No, è una sperimentazione che punta a diventare una realtà aziendale effettiva entro la fine del 2017. Le prospettive ci sono tutte: nei primi venti giorni di sperimentazione hanno aderito 8mila dei 18mila dipendenti potenzialmente coinvolti. Ciascuno può scegliere la durata del periodo di smart working, da un minimo di 3 mesi a un massimo di 6. È interessante, infine, notare che la fascia d'età più interessata, con il 39% di adesioni, è quella che va da dai 46 ai 51 anni.

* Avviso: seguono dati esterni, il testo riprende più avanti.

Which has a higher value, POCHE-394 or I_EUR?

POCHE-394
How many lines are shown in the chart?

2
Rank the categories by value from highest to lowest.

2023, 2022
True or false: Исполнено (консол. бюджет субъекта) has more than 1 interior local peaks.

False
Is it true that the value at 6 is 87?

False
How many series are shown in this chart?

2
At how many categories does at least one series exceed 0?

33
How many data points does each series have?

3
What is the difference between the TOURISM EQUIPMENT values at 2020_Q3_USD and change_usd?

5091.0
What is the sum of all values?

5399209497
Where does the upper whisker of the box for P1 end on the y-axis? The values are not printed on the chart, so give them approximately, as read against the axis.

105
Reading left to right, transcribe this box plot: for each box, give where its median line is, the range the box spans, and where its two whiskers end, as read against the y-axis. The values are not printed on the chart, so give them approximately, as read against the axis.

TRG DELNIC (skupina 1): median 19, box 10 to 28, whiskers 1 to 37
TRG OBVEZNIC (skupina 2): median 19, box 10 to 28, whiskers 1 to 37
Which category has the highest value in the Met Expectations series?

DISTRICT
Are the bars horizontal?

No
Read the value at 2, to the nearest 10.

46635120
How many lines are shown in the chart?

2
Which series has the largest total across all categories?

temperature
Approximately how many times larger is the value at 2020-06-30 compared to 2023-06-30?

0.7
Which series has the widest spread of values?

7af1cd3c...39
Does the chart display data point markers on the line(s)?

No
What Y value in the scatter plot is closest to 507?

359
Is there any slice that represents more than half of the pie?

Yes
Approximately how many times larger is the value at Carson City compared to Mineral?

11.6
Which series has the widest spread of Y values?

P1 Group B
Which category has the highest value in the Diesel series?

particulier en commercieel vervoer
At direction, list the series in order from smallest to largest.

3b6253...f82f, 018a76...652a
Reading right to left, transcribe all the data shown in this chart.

Ci sono altri progetti in corso? 

Nella nuova sede in fase di realizzazione all'Eur avremo un asilo per i figli dei dipendenti, locali in cui sarà possibile conservare la spesa fatta magari in pausa pranzo, la sede di un'agenzia di servizi con sportelli in giorni fissi in cui sbrigare pratiche amministrative. Ciò significa, come sopra, risparmio di tempo per il dipendente e riduzione della sua mobilità. I benefici sono collettivi: immaginate cosa significhi avere 4-5mila persone in meno in auto durante la giornata. E per quanto riguarda i giorni di lavoro da casa, ciò crea benefici alla vivibilità dei quartieri, perché dà alle persone il tempo di viverli e li allontana dall'essere solo degli immensi dormitori.